Allen leaves Humanities post
Humanities Dean Danielle Allen announced in December that she would step down this summer after serving three years. Allen, a scholar of classical democracy, plans to spend next academic year completing two delayed book projects at Princeton’s Institute for Advanced Study. The Humanities Division has elected a committee to advise the president and provost, who will appoint a new dean. Allen also was named to the Pulitzer Prize board in December.

Tuition help for science students
Seven Chicago graduate students received $10,000 scholarships from the local chapter of the Achievement Rewards for College Scientists Foundation (ARCS). The winners were: John A. Finarelli and Surangi W. Punyasena in evolutionary biology; Gerri E. Hutson in organic chemistry; Michael D. Seifert in physics; and Erica R. Aronson, Shahnaz A. Kazi, and Ann M. Laake in the Pritzker School of Medicine. The Chicago ARCS chapter is one of 14 nationwide that provide graduate scholarships in the natural sciences, medicine, and engineering.

Quality pick for Medical Center
Bruce Minsky, a leading authority on gastrointestinal cancers, was appointed the University Medical Center’s first chief quality officer. Arriving in January from New York’s Memorial Sloan-Kettering Cancer Center, Minsky also serves as associate dean for clinical quality in the Biological Sciences Division and the Pritzker School of Medicine, and as professor in radiation & cellular oncology. As Chicago’s chief quality officer he will combine the Medical Center’s existing quality-improvement programs into one comprehensive program.

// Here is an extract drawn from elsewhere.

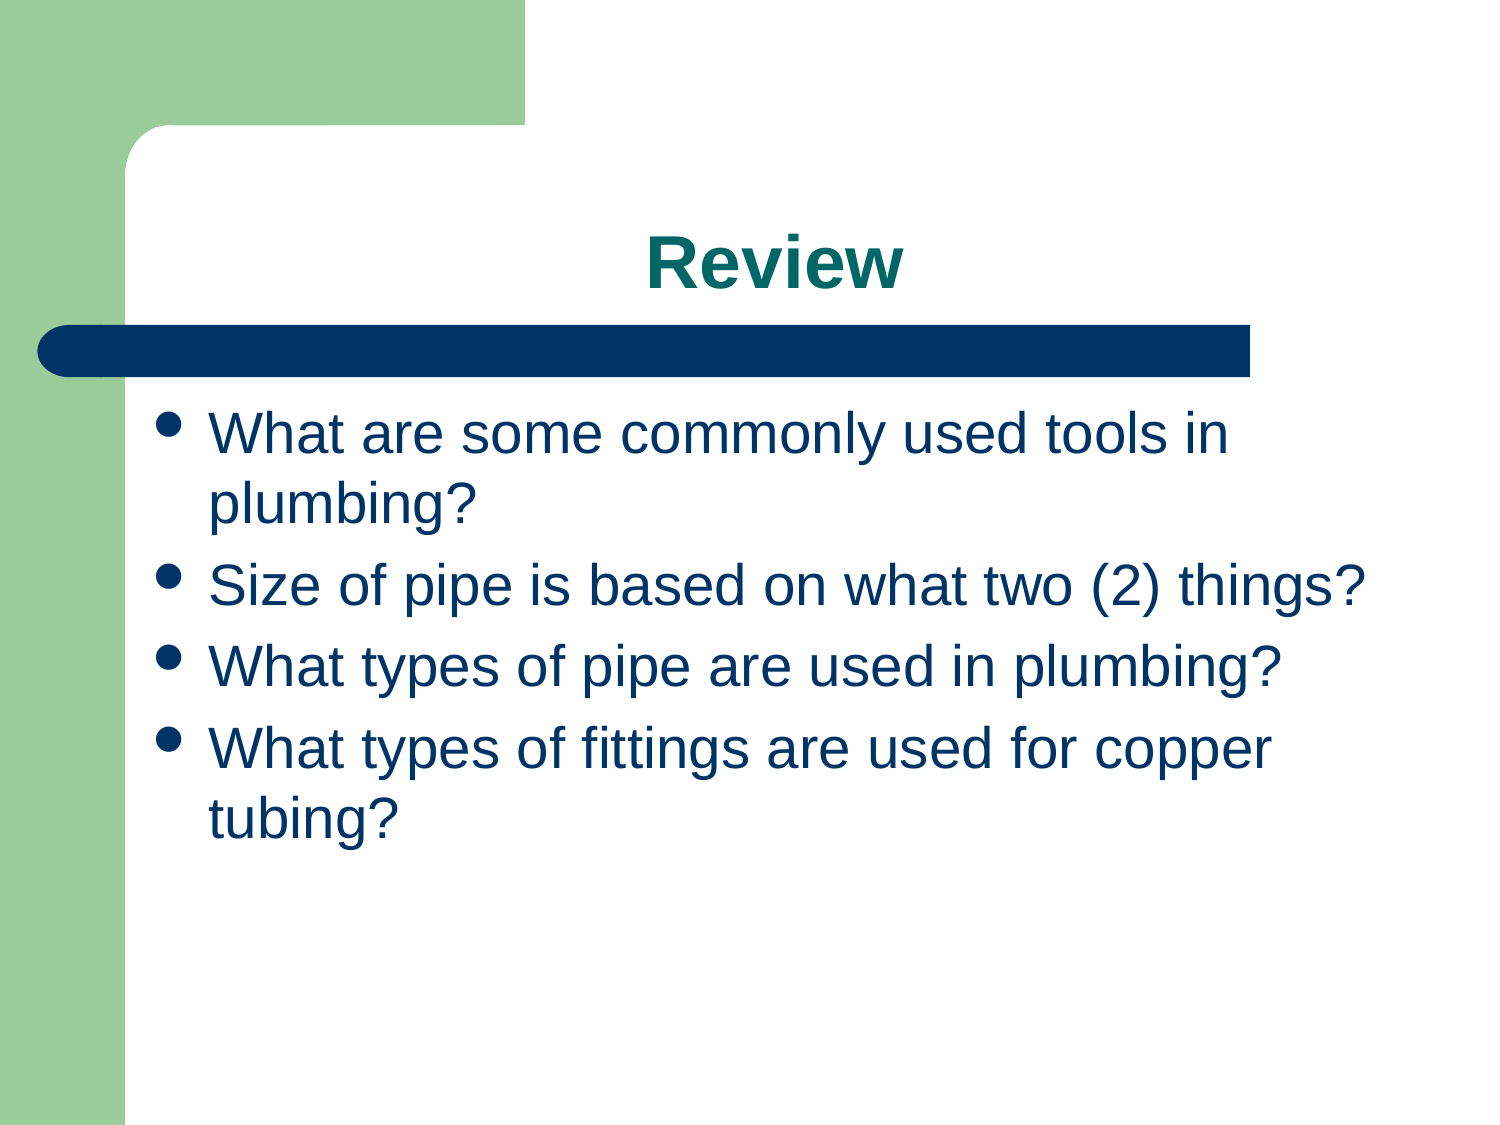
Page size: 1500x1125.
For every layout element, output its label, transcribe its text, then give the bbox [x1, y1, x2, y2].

Back to Yerkes drawing board
Facing protests from Williams Bay, Wisconsin, residents, the University reconsidered a deal with a New York developer to build a spa and luxury homes on 45 acres surrounding Yerkes Observatory. The proposal, formed last June, required Williams Bay to establish a special taxing district to run Yerkes as an educational center. The University, says Vice President for Community and Government Affairs Hank Webber, will work with the village, the Adler Planetarium, and nearby Aurora University (which also bid on the property) on a new plan to sell the obsolete observatory while preserving the building and grounds.

Off to the Emerald Isle
Franklin McMillan, AB’05, has become the first Chicago alumnus to receive the U.S.–Ireland Alliance’s George J. Mitchell Scholarship. Awarded annually to 12 Americans under age 30 who have exhibited academic achievements, leadership, and community service, the scholarship funds a year of postgraduate study in Ireland. McMillan, who was a student marshal, spoke at commencement, and cofounded a College ACLU chapter, hopes to enter Queens University in Belfast this fall and earn a master’s in theory, culture, and identity.

A winning Brattle
Joshua Rauh, an assistant professor of finance at the GSB, has won the 2006 Brattle Prize for an outstanding research paper on corporate finance published in the Journal of Finance. Rauh’s win—for “Investment and Financing Constraints: Evidence from the Funding of Corporate Pension Plans”—puts him in strong company. Past U of C Brattle Prize winners include Douglas Diamond, Raghuraam Rajan, Anil Kashyap, Luigi Zingales, Tobias Moskowitz, and Randall Kroszner.